Fats, oils and grease (FOGs) are still making it down our drains and into our sewers where they cool and coagulate, mixing with wet wipes and other solid matter to form fatbergs over time. Not only do these fatbergs make it much more likely for our drains to overflow, sending raw sewage straight into our waterways, but each fatberg also costs £100,000 for water companies to remove.
Fatbergs are a big problem. Luckily, there are many ideas and inventions currently at work attempting to stop them from popping up.
Besides the trusty and traditional grease trap, food businesses can now indulge in add-ons such as bio-dosers, which use chemical or bacterial mixtures to break down FOG in drains or in traps.
Meanwhile, water companies are spreading the word not only amongst food businesses but – fully aware that household FOG waste is a major contributor to the fatberg problem - amongst the general public too. As a result, we now all know not to flush anything except the 3Ps (pee, poo and paper), and we all know that pouring FOG down the plughole is never a good idea.
And many more initiatives have gone a step further - by making it easier for members of the public to properly dispose of their fats, oils and grease. Recently, we’ve seen councils across the country encourage people to store up their FOG in plastic bottles and put it out with their food waste on collection day.
But there may be another method of FOG waste collection which we’ve seen tried out in the last few years, and which may yet prove a powerful force in fighting fatbergs:
Oil Banks
Back in 2015, Sainsbury’s teamed up with Scottish Water, Olecco and Zero Waste Scotland to figure out how to get the public recycling oil.
Together, they set up a trial-run of cooking-oil collection banks in the carparks of seven Scottish Sainsbury’s in Leven, Kirkcaldy, Linlithgow and Edinburgh. In one of the first attempts to introduce oil banks, customers were invited to deposit their household fat, oil and grease waste in plastic bottles and dump them into the big bins the next time they visited for their weekly shop. The oil was then sent off to be converted into biofuels.

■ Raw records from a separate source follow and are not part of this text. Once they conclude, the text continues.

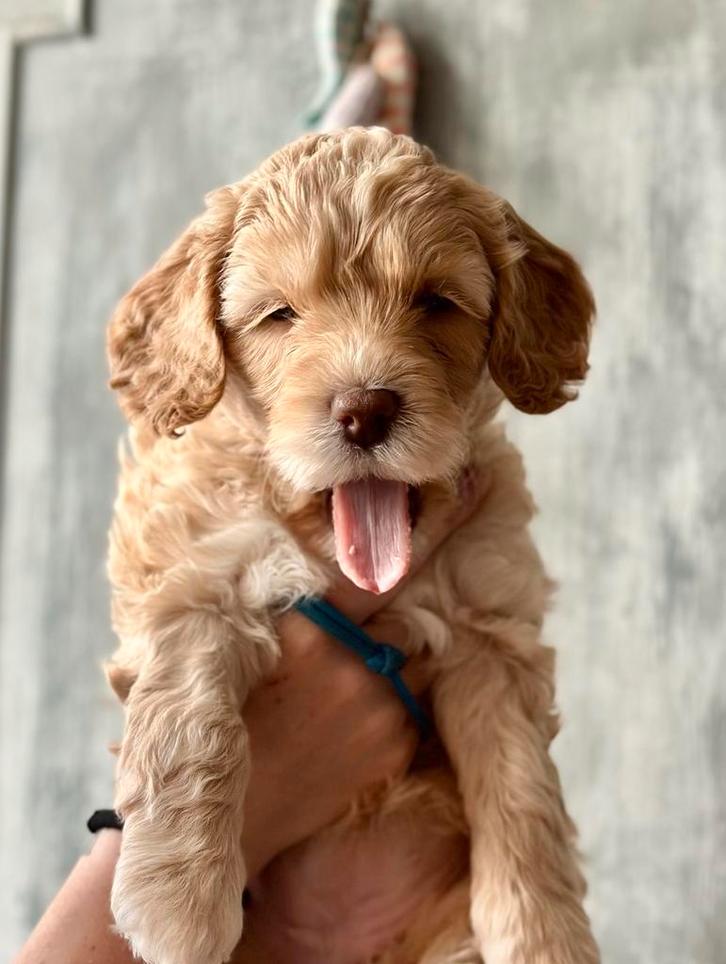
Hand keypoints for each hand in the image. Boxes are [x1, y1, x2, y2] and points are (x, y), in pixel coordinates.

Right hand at [242, 468, 487, 877]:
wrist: (234, 810)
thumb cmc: (234, 713)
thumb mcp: (252, 643)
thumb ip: (305, 605)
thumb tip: (352, 564)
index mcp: (307, 627)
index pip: (375, 564)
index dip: (431, 524)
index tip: (473, 485)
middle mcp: (353, 660)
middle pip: (399, 612)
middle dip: (392, 613)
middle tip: (361, 632)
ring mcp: (380, 705)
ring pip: (405, 658)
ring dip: (383, 663)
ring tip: (331, 700)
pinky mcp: (396, 742)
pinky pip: (406, 703)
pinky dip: (385, 704)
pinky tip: (341, 728)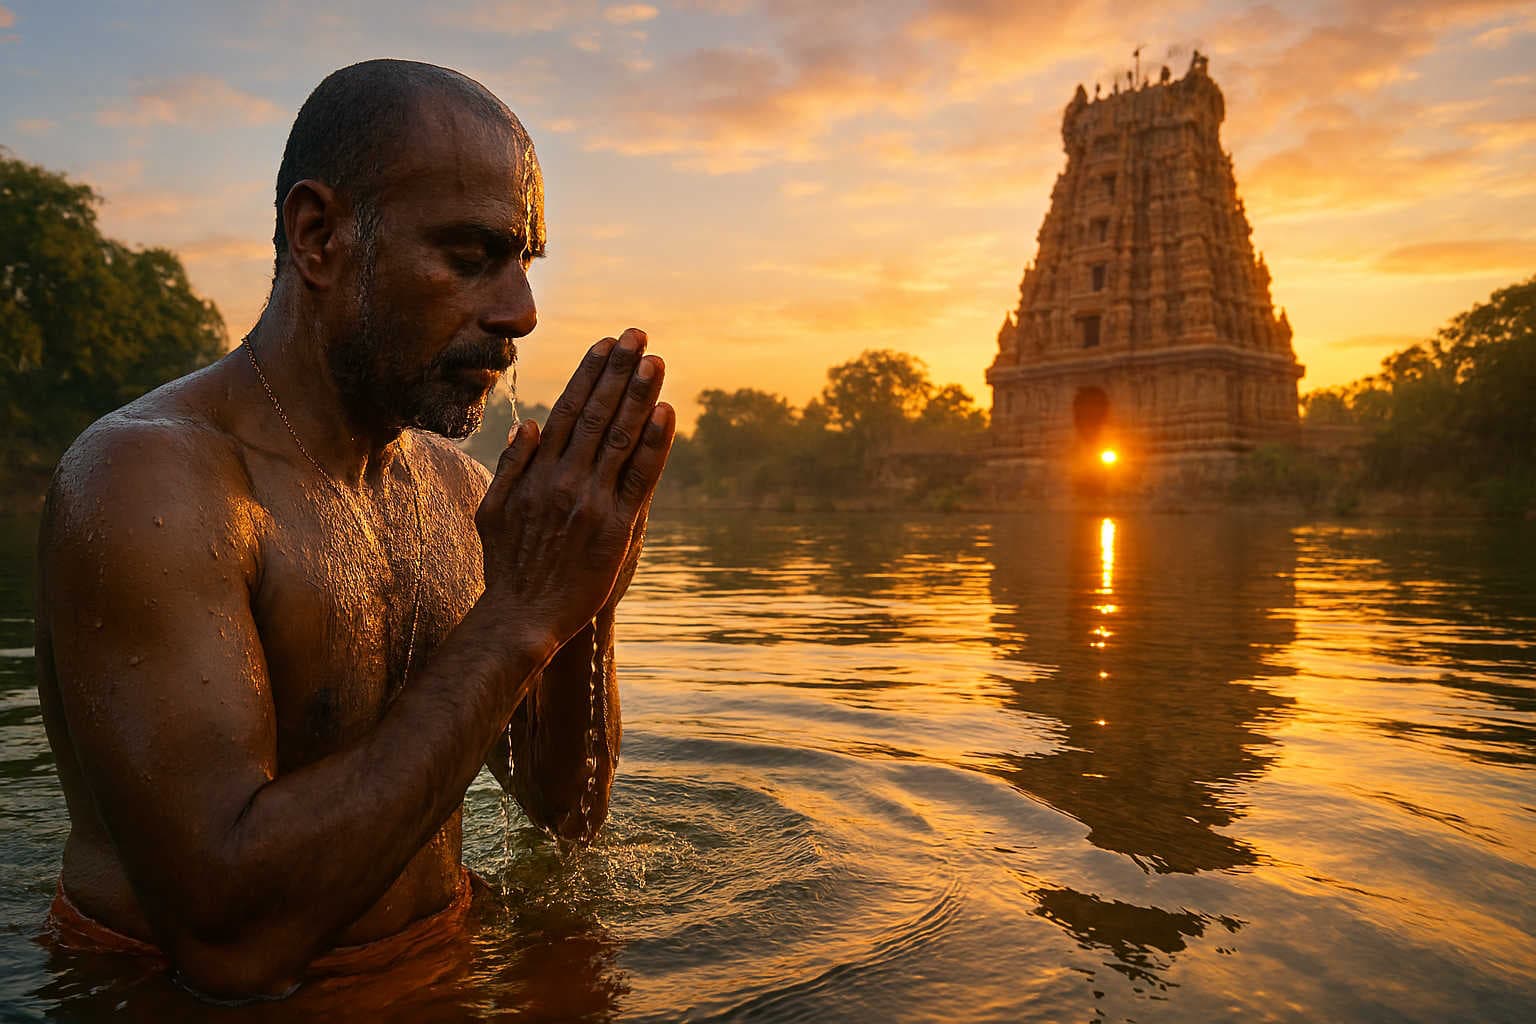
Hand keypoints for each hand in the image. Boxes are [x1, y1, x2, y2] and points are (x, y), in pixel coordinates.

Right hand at [475, 328, 672, 653]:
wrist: (523, 617)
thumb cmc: (508, 568)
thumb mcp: (493, 512)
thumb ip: (511, 467)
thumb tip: (529, 425)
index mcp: (536, 473)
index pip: (567, 411)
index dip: (588, 375)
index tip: (603, 345)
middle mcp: (565, 480)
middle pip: (598, 413)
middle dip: (618, 371)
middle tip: (638, 335)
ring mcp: (592, 502)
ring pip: (621, 437)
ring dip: (640, 394)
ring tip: (655, 360)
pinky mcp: (617, 527)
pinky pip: (640, 477)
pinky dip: (655, 443)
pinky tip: (666, 412)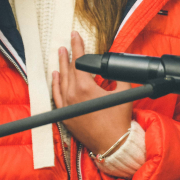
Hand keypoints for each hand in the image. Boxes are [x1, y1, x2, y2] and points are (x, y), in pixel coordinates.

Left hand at [52, 31, 132, 155]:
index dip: (77, 46)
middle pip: (68, 69)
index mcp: (85, 88)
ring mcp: (67, 106)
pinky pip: (57, 96)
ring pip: (61, 81)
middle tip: (67, 42)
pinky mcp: (65, 116)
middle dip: (68, 54)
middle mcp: (72, 95)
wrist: (113, 144)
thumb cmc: (119, 120)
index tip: (75, 35)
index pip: (79, 61)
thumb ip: (119, 77)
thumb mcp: (123, 93)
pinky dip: (55, 84)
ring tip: (60, 53)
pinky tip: (55, 75)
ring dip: (61, 66)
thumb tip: (117, 67)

Two years later, in 2017, Norfolk City and South Norfolk Councils teamed up with Anglian Water and Living Fuels to launch a similar initiative called Keep It Clean. Their trial-run saw an initial five cooking oil banks set up in supermarket car parks across the two councils’ jurisdictions which were then joined by six more. Again, customers were encouraged to collect up their FOG and dispose of it properly.
It Did Not Go To Plan
While the format was familiar – similar recycling banks for clothes and other waste are a common sight across the country – the users of the Norfolk oil banks didn’t quite catch the brief.
The Living Fuel workers tasked with emptying the oil banks began to find gas canisters and bits of broken glass in amongst the bottles of FOG. With the threat to health and safety evident for all to see, all eleven of the waste oil banks were removed, and the trial-run was abandoned.
It was a set-back. In fact, it was a set-back so severe that the idea of publicly accessible oil banks seems to have disappeared altogether. But, given the space of years it may be time to ask:
Why Did Oil Banks Not Work?
One answer may be promising for oil bank fans.
That is: they didn’t work because too few people knew what they were for. It was a lack of awareness which led to them being closed down.
Too few cared about FOG. Understandably: few have time to consider the implications of their FOG output or to wonder where the waste which goes down their drains eventually ends up.
That’s why the signs on the banks were not obeyed – and why foreign objects strayed into the wrong trash pile. The public were not ready for easily accessible fat, oil and grease disposal.
But, one day, will they be?
Could Oil Banks Return?
Oil banks may still be an idea worth pursuing.
In the long-term, if public awareness was the issue, they could make a return once more people know about the FOG problem – once recycling fats, oils and grease becomes as commonplace as recycling paper and plastic is now. While, as with most public recycling banks, misuse will remain inevitable, once more of the public are on-side, misuse will become less frequent.
In the meantime, the idea could still be handy for areas which are densely packed with small food businesses.
While fast food chains can easily handle the costs of having their FOG waste picked up by professionals on a regular basis, smaller food businesses can struggle to put together enough money on their own to make such regular pick-ups feasible.
Creating commercial cooking oil banks, accessible only to local businesses who are clued up and conscious of good grease management practices, could offer a solution. While many small food businesses already pool their FOG waste on an informal basis, pitching in together to have their fats, oils and grease picked up at the same time, commercial oil banks could formalise these local networks and make them easier to set up where they don’t already exist.
Oil banks could make grease management easier for the small food business owner. And making management easier is crucial if we’re going to find a solution to the FOG problem.
Providing accessible banks for small businesses struggling to make ends meet could just bring those teetering on the brink of not bothering with a grease trap onto the right side of the fight against fatbergs. And with them onside, spreading awareness amongst their customers and community, more of the public will get clued up, too.
Oil banks may not have worked in the recent past, but, working alongside the classic grease trap, Oil Banks Could Still Be The Future.